A judge in South Dakota has concluded Planned Parenthood must tell potential abortion customers that the procedure will “terminate the life of a whole, separate, unique, living human being.”
U.S. District Judge Karen Schreier ruled this week in the case that was launched in 2005 when state lawmakers approved the new consent law and Planned Parenthood filed a lawsuit.
A temporary injunction obtained right away by the abortion business went all the way to the 8th U.S. Circuit Court of Appeals before the justices concluded the state can require the delivery of accurate information and the injunction was lifted.
Planned Parenthood, however, failed to comply with the ruling from 2008, prompting the state Department of Health to threaten two weeks ago that its license to operate as a business could be suspended.

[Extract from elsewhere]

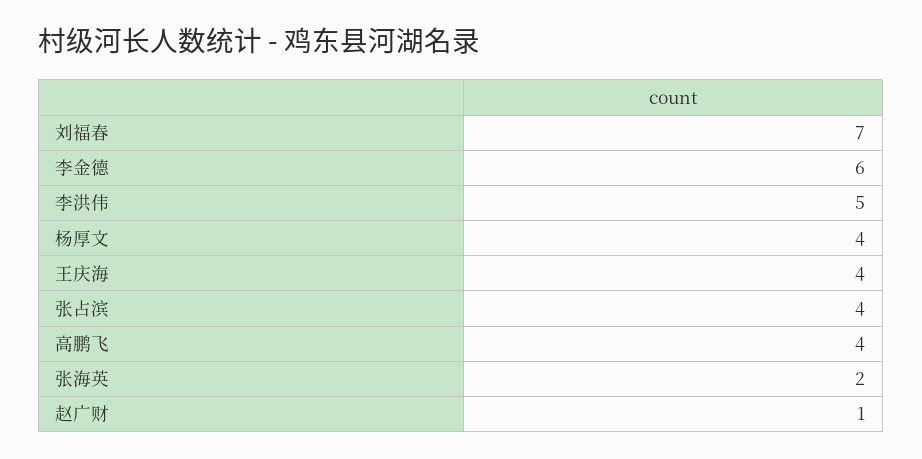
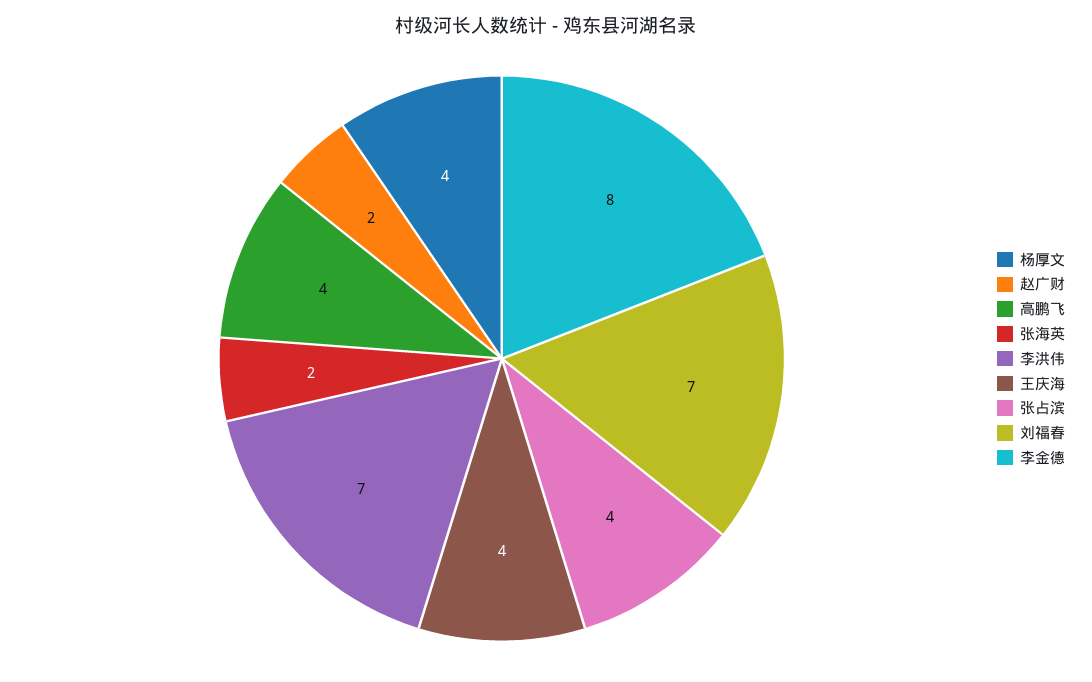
李金德: 6 -> 8
李洪伟: 5 -> 7
赵广财: 1 -> 2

The ruling from Schreier resolved some of those questions, affirming the key part of the law, according to pro-life activists, even though she said doctors don’t have to tell women about the increased risk of suicide linked to abortion
Assistant South Dakota Attorney General John Guhin told AP “the most important part of the statute has been upheld.”

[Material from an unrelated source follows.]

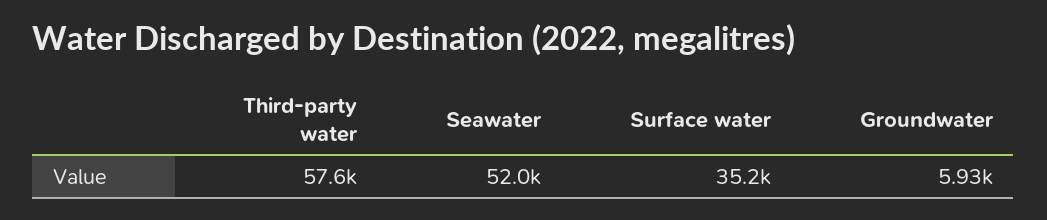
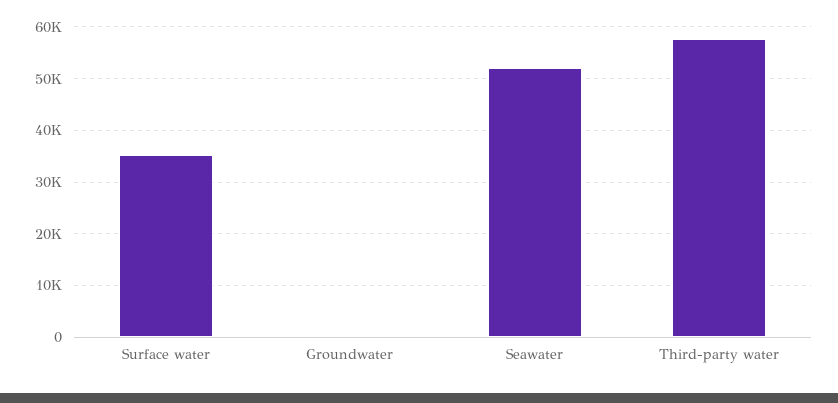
Groundwater: 5930 -> 0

And Leslee Unruh of the Alpha Center counseling center that participated in the court case said an appeal will be pursued to restore the other sections of language rejected by Schreier.
Schreier, whose earlier rulings in the case have been overturned, didn’t please Planned Parenthood with her decision either.
Planned Parenthood spokesman Sarah Stoesz immediately announced the group’s abortionists “are also free to give the patient scientific information and to distance themselves from what it is that they’re being required to say,” according to AP.
The ruling apparently settled some of the issues raised by the state Department of Health over the status of Planned Parenthood’s license, but it was unclear if the business was fully in compliance with the state’s newly approved requirements, reports said.
At that point, the Alpha center and other interveners in the lawsuit protested that even a full year after the appellate court decision, Planned Parenthood still was not in compliance.
“Planned Parenthood lost, our side won and yet Planned Parenthood defies the decision of the en banc panel of the U.S. Court of Appeals,” said the letter, obtained at the time by WND from a source with links to the case.
The Cassidy Law Firm that represented the interveners said it could not comment or provide information on the situation.
The South Dakota law is far more strict that other regulatory provisions. It allows a woman who alleges she was not provided with the proper informed consent to sue for damages. It allows a prosecutor to pursue criminal charges against a physician who fails to provide the proper informed consent, and it allows the state to investigate and act against the license of any facility where the requirements for such informed consent are not met.
The 8th Circuit ruling found the U.S. Supreme Court allows a state to “use its regulatory authority to require a physician to provide truthful, non-misleading information relevant to a patient’s decision to have an abortion, even if that information might also encourage the patient to choose childbirth over abortion.”